I've been following Sean Collins' scholarly and interesting 13 Days of Halloween list of (mostly) horror films he likes, and I had once written some of my reactions in a post but decided I didn't like it, and deleted it. Having heard a couple of dissenting opinions on my decision, I have decided to have another go at it, which is now going to take longer because he's written about four more films since my original post! And please bear in mind that these are just my opinions, and I have been known to be wrong before. Anyway, here goes nothing:
First up, as sort of an honorable mention he wrote about the pre-LotR Peter Jackson film Heavenly Creatures, which I've only seen once, a couple of years ago, at the insistence of the Bacardi Show Political Correspondent, who raved about it constantly to me and eventually loaned me a VHS copy. I wish that I could say that I was as blown away by it as the BSPC, but I just had a hard time caring about the unlikeable characters we were given throughout.
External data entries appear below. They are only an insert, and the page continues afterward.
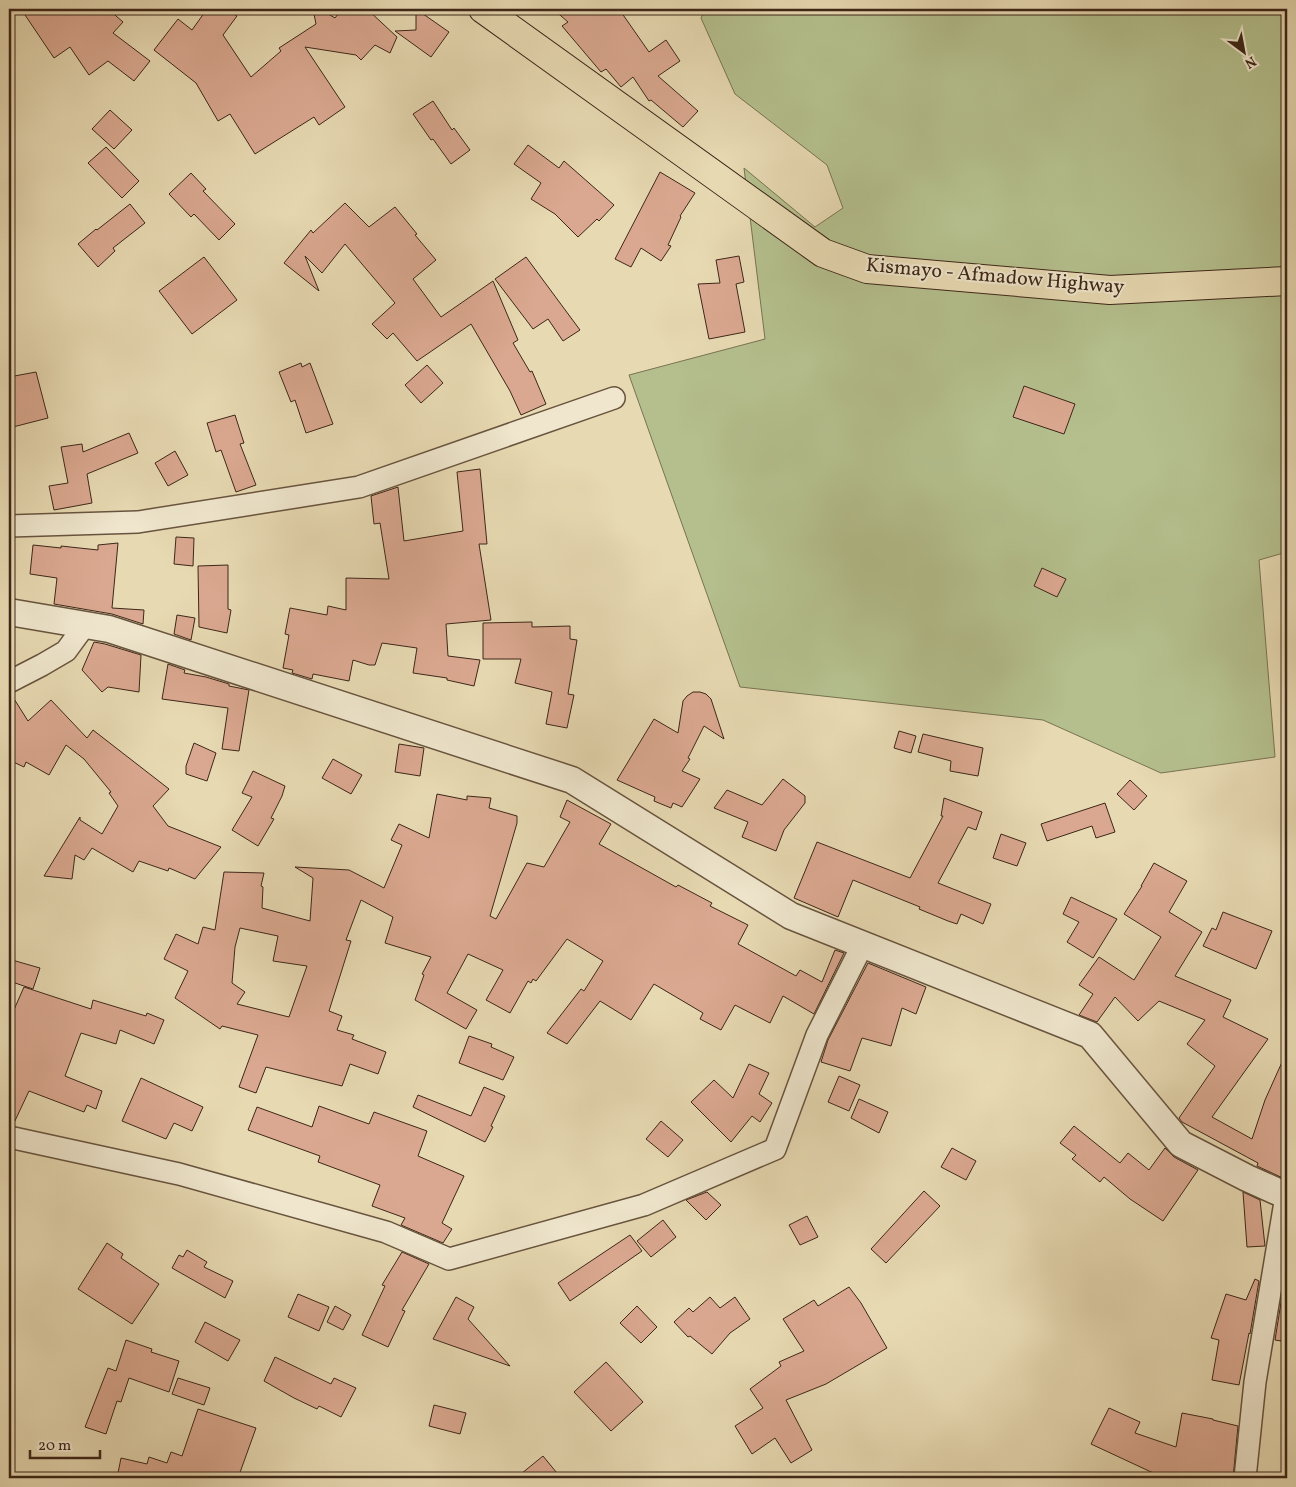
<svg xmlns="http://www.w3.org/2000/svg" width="1296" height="1487" font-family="Vollkorn,serif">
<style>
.green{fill:#b4bf8d;stroke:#787352}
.building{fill:#daa890;stroke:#3d2718;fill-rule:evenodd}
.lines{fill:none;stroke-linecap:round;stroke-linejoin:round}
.minor-casing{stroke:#68543e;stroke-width:24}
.tertiary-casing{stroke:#68543e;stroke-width:29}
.primary-casing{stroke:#3d2718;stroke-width:30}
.minor{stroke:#efe6cd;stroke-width:21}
.tertiary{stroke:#efe6cd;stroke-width:26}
.primary{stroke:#e7d9b2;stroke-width:28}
.labels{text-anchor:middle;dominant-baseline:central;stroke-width:4;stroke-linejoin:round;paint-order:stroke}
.street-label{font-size:20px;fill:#3d2718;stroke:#efe6cd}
</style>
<rect width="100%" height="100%" fill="#e7d9b2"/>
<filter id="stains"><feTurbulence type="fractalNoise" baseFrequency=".004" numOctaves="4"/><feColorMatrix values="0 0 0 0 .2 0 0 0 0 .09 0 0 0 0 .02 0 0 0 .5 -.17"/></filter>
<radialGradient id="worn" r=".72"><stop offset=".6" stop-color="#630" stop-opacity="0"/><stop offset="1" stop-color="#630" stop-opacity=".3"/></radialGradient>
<!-- green -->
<path class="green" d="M705 9H1287V552L1259 560 1275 757 1161 773 1043 720 740 687 629 375 765 339 744 168 815 227 843 208 827 165 735 94 701 18Z"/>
<!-- building -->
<g class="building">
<path d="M21 9H108L123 22 113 33 150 61 134 81 108 61 89 75 70 47 54 58Z"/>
<path d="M207 9H227L237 16 223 35 251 77 281 51 279 48 316 24 313 9H320L335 18 342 9H367L397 37 390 53 375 45 361 60 356 55 305 47 345 107 319 125 314 117 255 154 230 114 218 121 196 83 154 50 178 19 192 30Z"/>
<path d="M416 9 449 32 431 57 395 31 416 30Z"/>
<path d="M553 9H619L649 52 666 40 680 61 658 76 698 111 683 127 651 100 649 101 633 77 621 87 606 69 601 72 562 26 568 22Z"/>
<path d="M433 101 452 130 454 128 470 150 451 164 433 139 431 140 413 114Z"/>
<path d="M110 110 132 130 114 149 92 129Z"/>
<path d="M528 145 559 168 564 161 614 205 599 221 597 219 578 237 555 214 531 199 541 183 514 164Z"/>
<path d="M106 147 139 181 122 198 88 163Z"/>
<path d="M660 172 695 193 680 216 681 217 668 245 671 246 661 261 641 248 631 267 615 259Z"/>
<path d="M191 173 206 189 203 191 235 224 219 240 194 214 191 217 169 194Z"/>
<path d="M345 203 369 227 395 207 417 234 415 235 436 260 413 279 441 317 493 281 518 340 513 343 530 372 532 371 546 404 521 415 510 391 471 324 417 361 393 333 387 339 372 324 395 303 345 244 322 273 305 256 319 291 284 263 311 230 313 233Z"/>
<path d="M130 204 145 223 113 248 115 251 98 267 78 244 96 229 97 230Z"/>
<path d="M739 256 744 282 736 284 745 332 709 339 698 284 720 283 716 260Z"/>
<path d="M204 257 237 300 192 334 159 291Z"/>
<path d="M526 257 580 330 563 341 548 319 533 329 495 279Z"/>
<path d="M301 363 302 367 310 363 333 424 306 433 295 400 291 402 279 372Z"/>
<path d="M427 365 443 383 421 403 405 385Z"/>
<path d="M36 372 48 418 9 428V377Z"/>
<path d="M1024 386 1075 404 1064 434 1013 417Z"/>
<path d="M235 415 244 443 240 444 256 485 236 492 221 450 216 452 207 423Z"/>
<path d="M129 433 138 453 87 474 92 503 54 510 49 486 68 483 61 447 82 444 83 452Z"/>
<path d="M175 451 188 475 168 486 155 463Z"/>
<path d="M480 469 487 544H479L491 620 446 624 448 656 480 660 474 686 447 680V678L413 673 417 648 382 643 375 665H369L353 660 349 681 313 674 312 679 292 673 293 670 283 668 289 635 285 634 290 608 327 615 328 606 346 610V578L389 579 380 523 374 524 371 496 398 487 404 541 463 531 457 472Z"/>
<path d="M176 537 194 538 193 566 174 564Z"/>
<path d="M118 543 112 608 144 610 143 624 112 614 54 604 57 578 30 574 33 545 61 548V546L98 550V545Z"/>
<path d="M228 565V609L231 610 227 633 199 627 198 566Z"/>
<path d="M1042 568 1066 579 1057 597 1034 586Z"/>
<path d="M177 615 195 618 191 640 174 634Z"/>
<path d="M532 622V627L570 626V639L577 640 568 694 574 695 567 728 546 724 552 692 515 683 521 659H483V623Z"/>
<path d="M94 642 105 644 141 655 139 692 108 687 102 692 82 670Z"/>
<path d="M168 664 185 670 184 673 206 677 229 684V686L249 690 239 751 222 749 228 708 162 699Z"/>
<path d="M693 692H700L706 694 711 699 724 739 704 726 688 758 690 759 682 771 700 779 682 807 673 803 671 808 654 801 655 797 617 780 654 719 678 733 683 701 687 696Z"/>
<path d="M9 694H11L28 721 51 700 87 738 93 730 169 789 153 806 168 826 221 847 195 879 169 868 168 871 139 861 133 872 92 848 84 860 75 855 72 879 44 876 80 817V820L102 834 118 806 109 793 111 792 84 759 66 745 49 775 26 762 24 767 9 760Z"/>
<path d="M899 731 916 736 911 753 894 748Z"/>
<path d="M923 734 983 748 978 776 950 771 951 761 918 752Z"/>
<path d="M194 743 216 753 207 781 186 774V766Z"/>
<path d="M399 744 424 748 420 776 395 772Z"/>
<path d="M333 759 362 775 351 794 322 778Z"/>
<path d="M253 771 285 786 282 796 271 818 274 819 258 846 232 830 252 797 242 793Z"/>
<path d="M783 779 805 796V803L784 830 776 851 742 837 748 822 714 808 727 790 762 805Z"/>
<path d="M1130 780 1147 796 1134 810 1117 794Z"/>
<path d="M437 794 467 800V796L491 798 489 808 517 816V823L490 916 496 919 527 863 544 867 570 822 560 817 567 800 611 824 599 844 676 887 678 885 712 903 710 906 748 925 738 944 796 976 800 970 822 982 835 950 844 953 814 1014 783 996 770 1023 735 1005 721 1030 700 1019 703 1013 654 984 631 1020 600 1001 567 1044 547 1033 581 989 584 991 603 961 567 939 536 981 533 979 531 983 528 981 510 1013 486 1000 503 970 468 954 447 993 477 1010 466 1029 415 1000 424 975 422 974 431 957 385 943 393 917 361 900 346 940 351 941 329 1011 342 1016 337 1030 354 1035 352 1039 386 1052 378 1074 350 1064 342 1086 266 1067 256 1093 239 1087 258 1035 222 1026 220 1029 175 998 188 971 164 959 176 934 198 944 203 927 215 930 224 872 264 873 261 886 263 887 262 908 310 921 313 878 295 867 349 870 384 888 402 845 391 840 399 824 429 838ZM240 928 278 936 273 961 307 966 289 1017 237 1004 245 992 232 983 235 947Z"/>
<path d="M944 798 982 812 976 830 968 827 938 883 991 904 983 924 961 914 957 924 948 921 919 909 920 907 853 880 838 917 794 898 817 842 910 878 943 816H941Z"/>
<path d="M1105 803 1115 832 1096 838 1092 826 1047 841 1041 824Z"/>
<path d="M1001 834 1026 843 1017 866 993 858Z"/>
<path d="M1154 863 1187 881 1169 912 1202 932 1175 976 1231 1000 1223 1017 1268 1039 1212 1117 1252 1139 1265 1100 1287 1051V1180L1257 1166 1258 1163 1182 1122 1179 1118 1215 1066 1187 1044 1205 1020 1159 1001 1138 1021 1115 997 1097 1022 1079 1015 1093 994 1079 985 1099 957 1134 980 1161 937 1124 914 1142 886H1141Z"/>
<path d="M1071 897 1117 919 1093 958 1067 942 1079 922 1063 914Z"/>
<path d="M1223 912 1272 931 1256 969 1203 946 1212 928 1216 930Z"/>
<path d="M12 960 40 968 33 989 9 981V969Z"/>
<path d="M868 963 926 987 916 1014 902 1008 891 1046 862 1038 850 1071 821 1062 828 1040Z"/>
<path d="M24 987 91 1009 93 1000 146 1016 147 1013 164 1020 154 1044 120 1030 116 1044 81 1033 65 1076 102 1091 96 1109 87 1105 84 1112 29 1091 13 1125H9V1021Z"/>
<path d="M469 1036 492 1044 491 1047 514 1057 503 1080 459 1063Z"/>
<path d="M749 1064 769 1073 759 1094 772 1103 760 1122 752 1116 731 1142 691 1102 714 1080 733 1098Z"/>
<path d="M839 1076 860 1085 849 1111 828 1102Z"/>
<path d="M141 1078 203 1107 192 1131 174 1123 166 1139 122 1121Z"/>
<path d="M484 1087 505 1096 491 1126 493 1127 485 1142 413 1107 418 1095 471 1116Z"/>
<path d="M859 1099 888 1112 879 1133 851 1118Z"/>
<path d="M319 1106 369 1124 374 1112 427 1131 418 1156 464 1176 442 1223 452 1229 443 1243 401 1225 405 1218 372 1206 380 1185 318 1162 320 1156 248 1130 257 1107 312 1127Z"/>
<path d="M661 1121 683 1140 668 1157 646 1139Z"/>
<path d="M1074 1126 1120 1163 1128 1153 1149 1170 1165 1148 1174 1157 1198 1170 1163 1221 1130 1199 1104 1177 1100 1182 1072 1159 1076 1155 1060 1143Z"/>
<path d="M952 1148 976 1161 966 1180 941 1167Z"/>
<path d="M924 1191 940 1206 886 1263 871 1249Z"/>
<path d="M707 1192 721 1205 706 1220 686 1200Z"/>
<path d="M1243 1192 1260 1200 1265 1246 1247 1247Z"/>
<path d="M807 1216 818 1237 800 1245 789 1225Z"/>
<path d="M663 1220 676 1237 651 1257 637 1241Z"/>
<path d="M630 1235 642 1251 570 1301 558 1283Z"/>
<path d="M107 1243 123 1254 121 1258 159 1284 132 1324 78 1289Z"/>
<path d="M187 1250 207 1262 204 1267 233 1281 225 1298 172 1268 179 1255 183 1257Z"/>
<path d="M402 1252 429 1264 402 1310 405 1311 388 1347 362 1335 385 1286 382 1285Z"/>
<path d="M1255 1279 1259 1281 1250 1334 1249 1333 1239 1385 1212 1380 1219 1340 1211 1338 1226 1294 1246 1300Z"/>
<path d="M849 1287 861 1303 887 1348 826 1384 786 1400 812 1450 791 1463 775 1438 752 1454 735 1426 763 1408 750 1389 781 1366 779 1362 804 1351 783 1319 814 1300 818 1306Z"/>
<path d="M1283 1290 1287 1292V1318L1281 1341 1275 1340Z"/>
<path d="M298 1294 329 1307 319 1331 288 1317Z"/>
<path d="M456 1297 474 1307 468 1319 510 1366 433 1339Z"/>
<path d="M710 1297 720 1308 735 1297 750 1319 730 1333 712 1354 690 1336 688 1337 674 1322 689 1308 693 1312Z"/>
<path d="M335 1306 351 1315 343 1330 327 1322Z"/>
<path d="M637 1306 657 1327 641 1343 620 1323Z"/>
<path d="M205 1322 240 1340 228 1361 195 1342Z"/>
<path d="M126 1340 152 1349 151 1352 179 1361 169 1392 129 1378 121 1402 117 1401 106 1434 85 1427 108 1368 116 1371Z"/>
<path d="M275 1357 331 1384 334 1378 356 1388 341 1417 319 1406 317 1409 294 1398 264 1381Z"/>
<path d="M606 1362 643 1402 611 1431 574 1392Z"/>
<path d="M178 1378 210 1388 204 1405 172 1394Z"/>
<path d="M434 1405 466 1413 460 1434 429 1426Z"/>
<path d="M1109 1408 1140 1422 1135 1433 1176 1447 1182 1413 1213 1419V1420L1238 1426 1233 1478H1164L1091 1444Z"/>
<path d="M198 1409 256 1428 238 1478H117L121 1458 147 1464 149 1457 167 1463 171 1452 182 1456Z"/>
<path d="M543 1456 561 1478H516Z"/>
</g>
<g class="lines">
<defs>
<g id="minor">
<path d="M9 526 138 522 359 487 614 398"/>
<path d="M9 682 42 665 66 651 85 625"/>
<path d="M9 1137 179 1174 386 1232 449 1259 644 1205 775 1149 817 1035 863 944"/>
<path d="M1245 1478 1255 1382 1286 1196"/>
</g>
<path id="tertiary" d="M9 612 109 629 572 780 791 916 1090 1035 1181 1144 1247 1178 1287 1196"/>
<path id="primary" d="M483 9 823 253 867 269 1110 290 1287 281"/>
</defs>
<!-- minor casing -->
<use href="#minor" class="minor-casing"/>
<!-- tertiary casing -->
<use href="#tertiary" class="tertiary-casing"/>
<!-- primary casing -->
<use href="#primary" class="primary-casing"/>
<!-- minor -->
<use href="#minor" class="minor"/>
<!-- tertiary -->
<use href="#tertiary" class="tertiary"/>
<!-- primary -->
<use href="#primary" class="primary"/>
</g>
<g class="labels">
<!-- street labels -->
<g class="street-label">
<text transform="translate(995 277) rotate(5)">Kismayo - Afmadow Highway</text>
</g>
</g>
<!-- margin -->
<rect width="1296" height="1487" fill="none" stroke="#e7d9b2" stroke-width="30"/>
<rect x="10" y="10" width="1276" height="1467" fill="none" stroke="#3d2718" stroke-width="2.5"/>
<rect x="15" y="15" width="1266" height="1457" fill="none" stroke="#3d2718"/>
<!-- north arrow -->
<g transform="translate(1244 52) rotate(148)" stroke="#efe6cd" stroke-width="4" paint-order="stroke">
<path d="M0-4L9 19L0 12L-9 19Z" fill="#3d2718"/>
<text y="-8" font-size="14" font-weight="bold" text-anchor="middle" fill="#3d2718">N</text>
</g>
<!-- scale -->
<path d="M30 1450v8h70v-8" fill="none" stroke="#3d2718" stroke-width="2.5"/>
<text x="38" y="1450" font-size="15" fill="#3d2718" stroke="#efe6cd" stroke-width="4" paint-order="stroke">20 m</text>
<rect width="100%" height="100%" filter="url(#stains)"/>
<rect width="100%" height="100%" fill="url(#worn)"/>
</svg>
I did think the fantasy sequences were imaginatively staged, and it was well acted, but the lack of sympathetic characters really did it in for me.
Next, the list proper began, and it was a flick that I had left off my list, causing me no little amount of dismay when I realized that I had forgotten it. Oh- it was Hitchcock's The Birds. At the risk of refuting the statements I made in my own horror movie list a week or so ago, I will admit that if there's ever a movie that made me uneasy, it was this one. It's given me the willies since I saw it long ago as a kid- don't know what my parents were thinking letting me watch this film in my impressionable youth. Probably that I'd seen everything else, why not this too. Anyway, there are many scenes that have made an indelible mark on my memory- especially Tippi Hedren trapped in that phone booth, the bird attack in the attic which was apparently as harrowing in real life as it was onscreen, and (especially) the playground scene, which creates tension so thick you could, as they say, cut it with one of Mrs. Bates' butcher knives. A big part of the feel is, I think, the way Hitchcock directs it with cool precision and a minimum of bravura moves, but not so much that he smothers the paranoia and fear inherent in the script. This one was, as Sean T. says, personal- and it shows.
The Wicker Man was next, and it's one I read about in magazines like The Monster Times for many years before I actually got a chance to see it in some sort of uncut version. That's been over twenty years ago, I think, and perhaps I should try to view it again (with older eyes) because I really wasn't all that impressed with it. As I recall, I was a bit bored by it because it was so determinedly stolid and slow moving, and I suppose that was to create a sense of impending dread or some such but it just didn't grab me where I felt it. The ending, as I recall, livened things up a bit but Edward Woodward's character came across as such an obstinate prig for the most part that I didn't feel too sorry for him when he met his fate. Again, I'm probably being a bit unfair to this movie, and I really should try to see it once more, but I gots ta call 'em like I sees (or saws) 'em.
Number eleven on the Attentiondeficitdisorderly horror hit parade is Night of the Living Dead, the original of course, and I'm in complete agreement with Mr. Collins on this one. It's every bit as effective now as it was thirty plus years ago.
At ten is a film that I would have never thought to put on a horror film list, the Coen Brothers' Barton Fink. I dearly love the works of the Bros., but Fink is perhaps my least favorite of their oeuvre, and I wish I had a really good reason why. It's full of typically odd Coen-ish characters and dialogue, and the direction, photography, and performances are all first-rate...but it just didn't connect with me for some reason. I suppose that I just didn't really sympathise with the protagonist, or maybe the flaming finale struck me as a little too over-the-top, I don't know. This is another one I think I need to watch again, having done so only once, and lots of people with much more informed opinions than I love this film, placing me squarely in the minority, it seems. Sean makes a great case for its inclusion on his list, and highlights several things I didn't see in the same (fire) light.
Even odder, to me, is the inclusion of film #9, Stanley Kubrick's Eyes Wide Shut- which I certainly regarded as a horror, but not in the same way Sean intends it. I will say that again, Sean makes a great case for this movie, but I've sat through it twice, finding it plodding and uninvolving, full of unpleasant characters doing unpleasant things to each other, and really don't want to do it again. Kubrick was a great filmmaker, no doubt about it, but even the great ones stumble occasionally, and I've always regarded this and his muddled adaptation of Stephen King's The Shining as his career worsts.
And finally, #8 today, Clive Barker's Hellraiser, a movie I remember seeing as soon as it came out because I was such a huge Barker fan (and stoked at getting the chance to see The Hellbound Heart visualized) at the time. I'm not so much of a Barker fan anymore, but this remains the best film version of any of his works, and still holds up as a truly imaginative gore/horror film. Again, Sean makes some trenchant observations.
And that's all he's got so far! I'll try to comment on the other seven, whenever he gets them posted. So far, fascinating reading.